5 … you will see what is hidden from you. וְנִפְקְח֖וּ עֵֽינֵיכֶ֑ם
What will be the result (per our friend the snake) if the humans eat from that tree?
The KJV translates, “your eyes shall be opened.” I often like to translate Hebrew idioms literally, to defamiliarize the biblical text. This is a case where I’m translating a Hebrew phrase idiomatically for the same purpose. So I need to talk about the two idioms in this phrase.
The first, and much more common one, is the word עֵֽינֵיכֶ֑ם eineikhem ‘your eyes’. (“Your” is plural, by the way; both the woman and the snake, throughout this conversation, have been talking about the two humans acting together.) We say in English that seeing is believing, and Deuteronomy loves to assert that as well; we’ll discuss that when we get to Gen 45:12, where a Deuteronomic voice makes the same claim.

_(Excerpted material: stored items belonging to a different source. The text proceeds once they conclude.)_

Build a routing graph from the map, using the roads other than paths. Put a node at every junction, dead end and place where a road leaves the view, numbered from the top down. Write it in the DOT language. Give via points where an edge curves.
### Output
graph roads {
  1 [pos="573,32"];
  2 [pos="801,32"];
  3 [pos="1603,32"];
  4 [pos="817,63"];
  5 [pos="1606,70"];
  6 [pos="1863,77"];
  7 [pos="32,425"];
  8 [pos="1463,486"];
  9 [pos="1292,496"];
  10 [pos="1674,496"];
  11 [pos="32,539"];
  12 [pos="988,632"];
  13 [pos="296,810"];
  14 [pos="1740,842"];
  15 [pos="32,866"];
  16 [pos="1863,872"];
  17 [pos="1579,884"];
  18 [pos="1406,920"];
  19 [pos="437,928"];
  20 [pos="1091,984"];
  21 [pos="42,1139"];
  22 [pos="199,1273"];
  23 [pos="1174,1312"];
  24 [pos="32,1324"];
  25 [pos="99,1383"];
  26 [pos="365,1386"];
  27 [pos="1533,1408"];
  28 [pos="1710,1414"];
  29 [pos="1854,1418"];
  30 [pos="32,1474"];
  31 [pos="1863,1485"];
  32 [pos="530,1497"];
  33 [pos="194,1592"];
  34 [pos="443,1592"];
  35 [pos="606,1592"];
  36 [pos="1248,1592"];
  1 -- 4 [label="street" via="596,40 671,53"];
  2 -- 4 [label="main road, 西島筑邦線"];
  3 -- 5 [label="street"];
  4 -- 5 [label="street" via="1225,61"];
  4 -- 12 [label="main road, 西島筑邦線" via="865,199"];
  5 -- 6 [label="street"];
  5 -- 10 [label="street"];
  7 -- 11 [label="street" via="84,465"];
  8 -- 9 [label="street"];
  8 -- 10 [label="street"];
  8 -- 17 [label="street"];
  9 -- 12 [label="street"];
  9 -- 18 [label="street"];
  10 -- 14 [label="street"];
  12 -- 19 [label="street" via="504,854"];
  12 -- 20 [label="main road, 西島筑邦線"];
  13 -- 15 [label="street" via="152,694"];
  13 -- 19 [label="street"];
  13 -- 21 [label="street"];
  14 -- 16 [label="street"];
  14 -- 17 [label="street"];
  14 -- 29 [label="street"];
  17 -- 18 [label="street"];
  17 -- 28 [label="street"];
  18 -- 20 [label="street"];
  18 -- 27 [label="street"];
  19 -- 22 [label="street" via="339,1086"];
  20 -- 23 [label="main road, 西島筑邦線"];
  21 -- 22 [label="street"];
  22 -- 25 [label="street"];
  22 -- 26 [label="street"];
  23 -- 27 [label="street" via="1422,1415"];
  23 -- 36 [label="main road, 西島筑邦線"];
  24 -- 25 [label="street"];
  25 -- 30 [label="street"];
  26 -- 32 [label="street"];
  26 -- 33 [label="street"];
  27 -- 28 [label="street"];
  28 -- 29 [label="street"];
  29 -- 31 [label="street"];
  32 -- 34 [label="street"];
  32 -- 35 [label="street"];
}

Saying “your own eyes saw” is important for Deuteronomy because in Biblical Hebrew the eyes represent what you think. You may have heard — I myself may have said — that לב lev ‘heart’ is the biblical word for the mind. That’s quite true, but the eyes most certainly are at least in second place. I’ve mentioned before that people still love to contrast “Greek” seeing with “Jewish” hearing; let me emphasize again that this idea is way off base. So “your eyes shall be opened” is about a change of mind, not a change in the position of their eyelids.
That’s all the more so because “shall be opened” is a misleading translation of וְנִפְקְח֖וּ — not, of course, a deliberate one. But the King James translators could not explain, they could only translate. If they had stopped to explain, especially at the rate I myself am going, they would probably still be bogged down somewhere in the book of Isaiah. Since the purpose of this Substack is to explain, and not merely to translate, we need to take a close look at that verb.
וְנִפְקְח֖וּ [v’nifq’ḥu] is …
3rd common plural: That tells us that the subject of this verb is “your eyes.”
converted perfect: That tells us that this is a future tense, “shall.”
Niphal: Here is where things start to get complicated. In Modern Hebrew this is how you make a passive verb, the “be” of King James. That can certainly be true in Biblical Hebrew as well, but not every Niphal verb is what we would call passive — think of נלחם nilḥam ‘to fight’. In this case, the better translation would be “your eyes will open.” It’s not a transitive verb; their eyes will not “open” a beer. Grammatically, this is what’s called a “middle,” somewhere in between passive and active.
פקח p-q-ḥ: And here is where the complication meter jumps through the roof. This is “opened” in the KJV, but פקח is not the Hebrew verb, then or now, that means “open.” That is פתח p-t-ḥ, and we will meet that root (though not the verb) in Genesis 4. פקח is a verb that means “open,” but the only thing you can open with it is your eyes. As far as I’m aware, English does not have such a verb, nor — to my great surprise — do we have any verb that’s a synonym for “open.”